Commanders and leaders
- Moktar Ould Daddah Col. Ahmed Ould Bouceif Lt-Col. Mohammed Khouna Ould Heydallah: El-Ouali Mustapha Sayed †

Strength
- +400 under Ahmed Ould Bouceif: +500 (several hundred guerrillas)

Casualties and losses
- 4 killed, +10 injured: 100–200 killed

= Nouakchott raid (1976) =

The raid on Nouakchott in June 1976 was a significant military operation carried out by the Polisario Front, a Western Saharan guerrilla group, against the Mauritanian capital, Nouakchott. Led by their leader El-Ouali Mustapha Sayed, the Polisario forces aimed to overthrow the regime of President Moktar Ould Daddah.

== Prelude ==
In early June 1976, a force of several hundred Polisario guerrillas, led by El-Ouali Mustapha Sayed, embarked on a raid from their rear base in Tindouf, Algeria. The convoy consisted of approximately a hundred vehicles, including several Berliet-Algerian trucks loaded with ammunition, communication equipment, fuel, and supplies. They were equipped with heavy weaponry, such as 120mm mortars and 110mm recoilless Russian cannons. Surprisingly, there were also "anti-aircraft ramps," although these were not utilized during the raid.

The main objective of the raid was to reach Nouakchott, the capital of Mauritania, which had been left practically undefended as most of the country's armed forces were stationed far to the north. The Polisario forces planned to launch an attack on President Moktar Ould Daddah's residence.

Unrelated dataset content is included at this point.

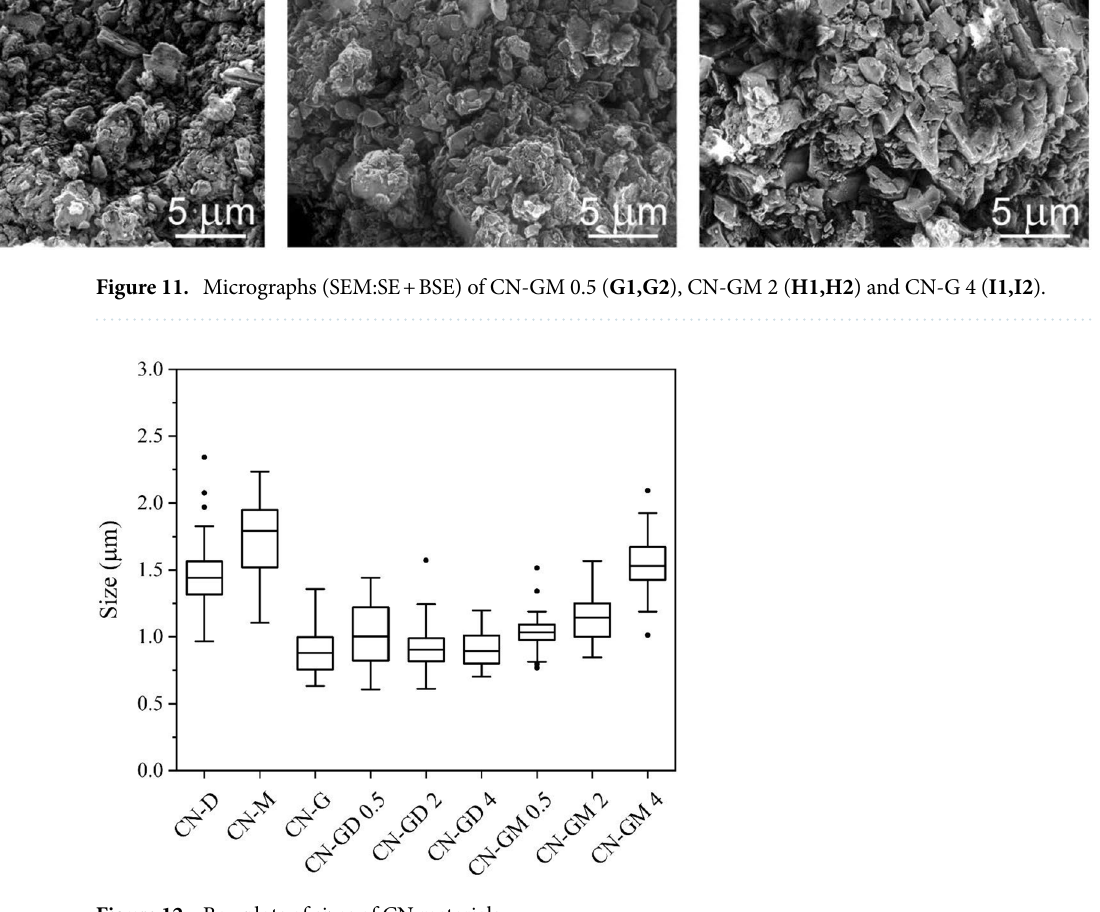
Figure 12. Box plots of sizes of CN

== Initial skirmishes and raid ==
The Polisario convoy was spotted by a Mauritanian pilot on June 5, near the town of Zouérate, which led to the Mauritanian forces realizing the true objective of the Polisario's raid. Responding swiftly, Mauritanian forces, under the command of Lt.-Col. Ahmed Ould Bouceif, sent 400 troops to intercept the Polisario before they could reach Nouakchott. Despite Mauritanian efforts, the Polisario guerrillas reached the outskirts of the capital on June 8.

On the morning of June 8, the Polisario forces managed to shell the grounds of President Ould Daddah's residence for approximately 30 minutes. However, due to the absence of the element of surprise and reinforced Mauritanian defenses, they had to retreat.

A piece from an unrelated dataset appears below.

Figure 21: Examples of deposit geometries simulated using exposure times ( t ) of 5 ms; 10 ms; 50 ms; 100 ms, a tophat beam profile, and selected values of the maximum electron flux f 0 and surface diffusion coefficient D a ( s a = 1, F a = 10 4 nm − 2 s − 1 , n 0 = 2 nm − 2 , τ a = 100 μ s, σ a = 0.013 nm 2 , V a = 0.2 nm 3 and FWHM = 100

== Casualties and aftermath ==
The retreat of the Polisario forces was met with fierce resistance from Mauritanian troops, particularly near the settlement of Bennichab on June 9. Hundreds of insurgents were killed in the ensuing battle. Notably, the raid resulted in the death of Polisario's Secretary-General, El Ouali, and his military deputy, about 100 kilometers north of Nouakchott. Polisario forces suffered over 200 casualties, and almost an equal number were taken as prisoners. On the Mauritanian side, four soldiers lost their lives, and around ten were injured during the raid.